The trope of the Gold Digger is so famous that Kanye West capitalized on co-writing and recording an entire song about it in the early 2000s. However, the consequences of the pervasiveness of this idea are still very evident in contemporary culture like in the portrayal in the media of young female celebrities who have accused their male partners and/or colleagues of abuse (see: Amber Heard); in the popularity of the prenuptial agreement and the often stereotyped reasoning for obtaining one (“If you ain’t no punk holla we want prenup/ WE WANT PRENUP!/Yeah/ It’s something that you need to have/ ‘Cause when she leaves yo ass she gon’ leave with half”- ‘Gold Digger’, Kanye West 2005); and also in our now socially ingrained ideas regarding what we see as being acceptable motivations for getting married (i.e. we often label young women who marry older men as being disingenuous in their intentions because over the centuries plays like The Amorous Servant have tried to convince us that women who do this are villainous schemers solely motivated by greed; but we do not have the same pervasive concepts of men who do this or the older men who marry younger women). Of course this is not to denigrate prenuptial agreements, just to highlight that they are a contract agreed upon by two consenting parties rather than an assumption that any woman who wants to get married is bound to be in it to steal her husband’s money. To think of young women who marry older men as “being in it for the money”is still to ignore the complex socioculutural and political reasons why women may still find themselves in need of doing so. It is also to ignore the obvious dichotomy that an older men who marry younger women are “in it for the sex”.

> [Stored data]
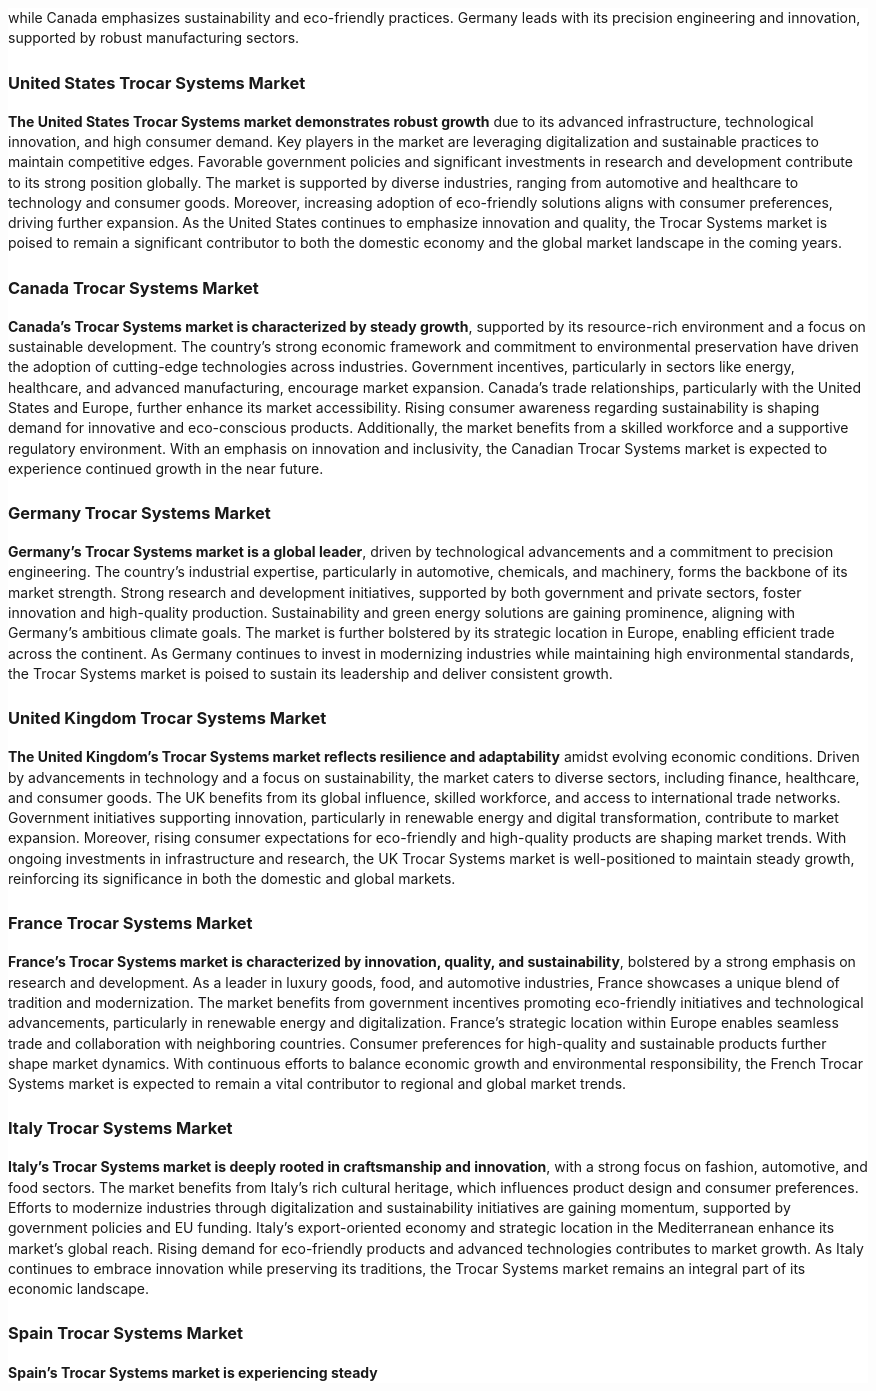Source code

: while Canada emphasizes sustainability and eco-friendly practices. Germany leads with its precision engineering and innovation, supported by robust manufacturing sectors.</span></em></p></blockquote><h3><strong>United States Trocar Systems Market</strong></h3><p><strong>The United States Trocar Systems market demonstrates robust growth</strong> due to its advanced infrastructure, technological innovation, and high consumer demand. Key players in the market are leveraging digitalization and sustainable practices to maintain competitive edges. Favorable government policies and significant investments in research and development contribute to its strong position globally. The market is supported by diverse industries, ranging from automotive and healthcare to technology and consumer goods. Moreover, increasing adoption of eco-friendly solutions aligns with consumer preferences, driving further expansion. As the United States continues to emphasize innovation and quality, the Trocar Systems market is poised to remain a significant contributor to both the domestic economy and the global market landscape in the coming years.</p><h3><strong>Canada Trocar Systems Market</strong></h3><p><strong>Canada&rsquo;s Trocar Systems market is characterized by steady growth</strong>, supported by its resource-rich environment and a focus on sustainable development. The country&rsquo;s strong economic framework and commitment to environmental preservation have driven the adoption of cutting-edge technologies across industries. Government incentives, particularly in sectors like energy, healthcare, and advanced manufacturing, encourage market expansion. Canada&rsquo;s trade relationships, particularly with the United States and Europe, further enhance its market accessibility. Rising consumer awareness regarding sustainability is shaping demand for innovative and eco-conscious products. Additionally, the market benefits from a skilled workforce and a supportive regulatory environment. With an emphasis on innovation and inclusivity, the Canadian Trocar Systems market is expected to experience continued growth in the near future.</p><h3><strong>Germany Trocar Systems Market</strong></h3><p><strong>Germany&rsquo;s Trocar Systems market is a global leader</strong>, driven by technological advancements and a commitment to precision engineering. The country&rsquo;s industrial expertise, particularly in automotive, chemicals, and machinery, forms the backbone of its market strength. Strong research and development initiatives, supported by both government and private sectors, foster innovation and high-quality production. Sustainability and green energy solutions are gaining prominence, aligning with Germany&rsquo;s ambitious climate goals. The market is further bolstered by its strategic location in Europe, enabling efficient trade across the continent. As Germany continues to invest in modernizing industries while maintaining high environmental standards, the Trocar Systems market is poised to sustain its leadership and deliver consistent growth.</p><h3><strong>United Kingdom Trocar Systems Market</strong></h3><p><strong>The United Kingdom&rsquo;s Trocar Systems market reflects resilience and adaptability</strong> amidst evolving economic conditions. Driven by advancements in technology and a focus on sustainability, the market caters to diverse sectors, including finance, healthcare, and consumer goods. The UK benefits from its global influence, skilled workforce, and access to international trade networks. Government initiatives supporting innovation, particularly in renewable energy and digital transformation, contribute to market expansion. Moreover, rising consumer expectations for eco-friendly and high-quality products are shaping market trends. With ongoing investments in infrastructure and research, the UK Trocar Systems market is well-positioned to maintain steady growth, reinforcing its significance in both the domestic and global markets.</p><h3><strong>France Trocar Systems Market</strong></h3><p><strong>France&rsquo;s Trocar Systems market is characterized by innovation, quality, and sustainability</strong>, bolstered by a strong emphasis on research and development. As a leader in luxury goods, food, and automotive industries, France showcases a unique blend of tradition and modernization. The market benefits from government incentives promoting eco-friendly initiatives and technological advancements, particularly in renewable energy and digitalization. France&rsquo;s strategic location within Europe enables seamless trade and collaboration with neighboring countries. Consumer preferences for high-quality and sustainable products further shape market dynamics. With continuous efforts to balance economic growth and environmental responsibility, the French Trocar Systems market is expected to remain a vital contributor to regional and global market trends.</p><h3><strong>Italy Trocar Systems Market</strong></h3><p><strong>Italy&rsquo;s Trocar Systems market is deeply rooted in craftsmanship and innovation</strong>, with a strong focus on fashion, automotive, and food sectors. The market benefits from Italy&rsquo;s rich cultural heritage, which influences product design and consumer preferences. Efforts to modernize industries through digitalization and sustainability initiatives are gaining momentum, supported by government policies and EU funding. Italy&rsquo;s export-oriented economy and strategic location in the Mediterranean enhance its market&rsquo;s global reach. Rising demand for eco-friendly products and advanced technologies contributes to market growth. As Italy continues to embrace innovation while preserving its traditions, the Trocar Systems market remains an integral part of its economic landscape.</p><h3><strong>Spain Trocar Systems Market</strong></h3><p><strong>Spain&rsquo;s Trocar Systems market is experiencing steady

> [Apply what you read]
A. In the text on the gold digger trope, which play is named as trying to convince people that women who marry older men are villainous schemers?
B. List every area of contemporary culture that the text on the gold digger trope names as showing the consequences of that idea.
C. According to the text on the gold digger trope, are these statements true? Answer yes or no for each, and quote the words that decide it.
(i) Kanye West co-wrote and recorded a song about the trope in the early 2000s.
(ii) The text sets out to denigrate prenuptial agreements.
(iii) Men who marry older women face the same pervasive concepts as young women who marry older men.

> [Outputs for the tasks]
A. The Amorous Servant.

B.
- The media's portrayal of young female celebrities who have accused their male partners and/or colleagues of abuse
- The popularity of the prenuptial agreement and the often stereotyped reasoning for obtaining one
- Socially ingrained ideas about which motivations for getting married are acceptable

C.
(i) Yes: "Kanye West capitalized on co-writing and recording an entire song about it in the early 2000s."
(ii) No: "Of course this is not to denigrate prenuptial agreements."
(iii) No: "but we do not have the same pervasive concepts of men who do this."